Inosine monophosphate and aspirin-triggered 15-epi-lipoxin A4 act in concert to regulate neutrophil trafficking: additive actions of two new endogenous anti-inflammatory mediators.

Regulation of neutrophil (PMN) trafficking by soluble mediators is a critical component in the outcome of host defense, inflammation resolution, and neutrophil-mediated tissue injury. Elucidation of the endogenous mediators that protect tissues from excess leukocyte traffic and aberrant PMN activation that can lead to tissue damage and chronic inflammation is of considerable interest, especially the endogenous mechanisms of anti-inflammation. To this end, we recently uncovered two new classes of mediators: inosine monophosphate (IMP) and aspirin-triggered 15(R)-epimers of native lipoxin A(4). Here, we examined the combined actions of both classes of compounds in regulating key events in neutrophil trafficking. Neutrophil rolling in mouse microvessels was inhibited by both IMP or 5S,6R,15R-trihydroxy-7,9,13-trans-11-cis-eicosatetraenoic acid (15-epi-LXA(4)) in a concentration-dependent fashion. When combined, IMP (300 nM) and 15-epi-LX (10 nM) demonstrated additive inhibition of neutrophil rolling in microvessels. IMP and 15-epi-LX also significantly inhibited tumor necrosis factor-alpha (TNF-alpha)-induced neutrophil accumulation into the mouse air pouch in a dose-dependent manner.
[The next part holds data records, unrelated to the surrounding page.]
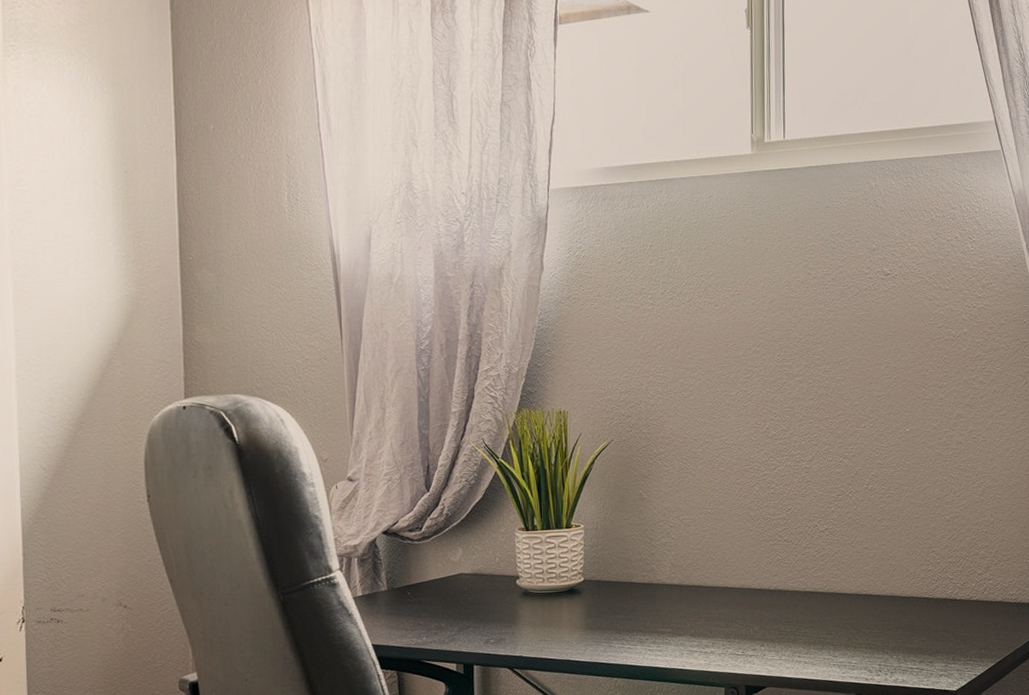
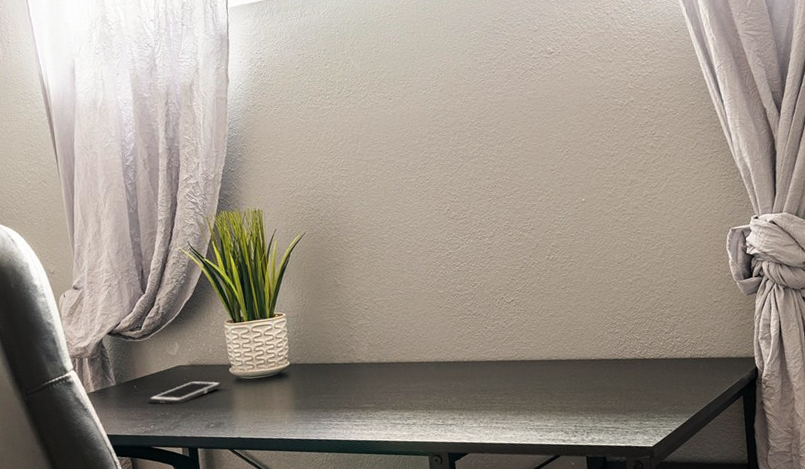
cell phone: none [422,591,507,616] -> present [148,380,222,405]

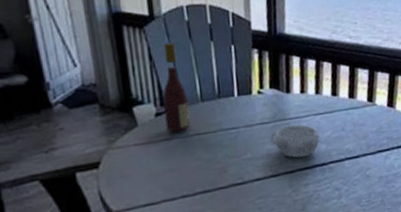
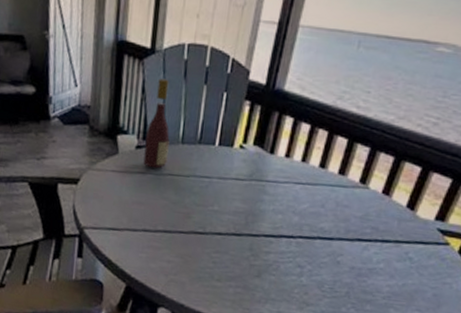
decorative bowl: present [270,124,320,158] -> none [241,187,295,225]

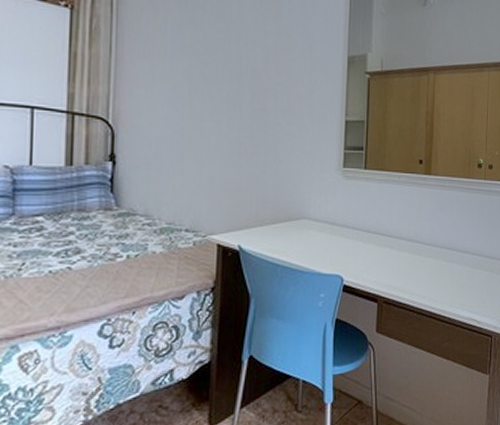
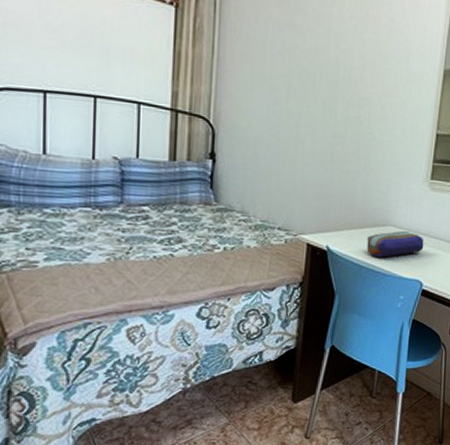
pencil case: none [281,224,342,254] -> present [366,231,424,258]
Again, the combination of low dose IMP (10 microg) and LX analog (5 microg) gave additive inhibition of neutrophil accumulation in this model. These results demonstrate the inhibition of neutrophil trafficking in two separate models by two different classes of small endogenous molecules. The additive inhibition by IMP and aspirin-triggered LX may represent key pathways that protect and resolve inflammatory responses that could be harnessed for treatment.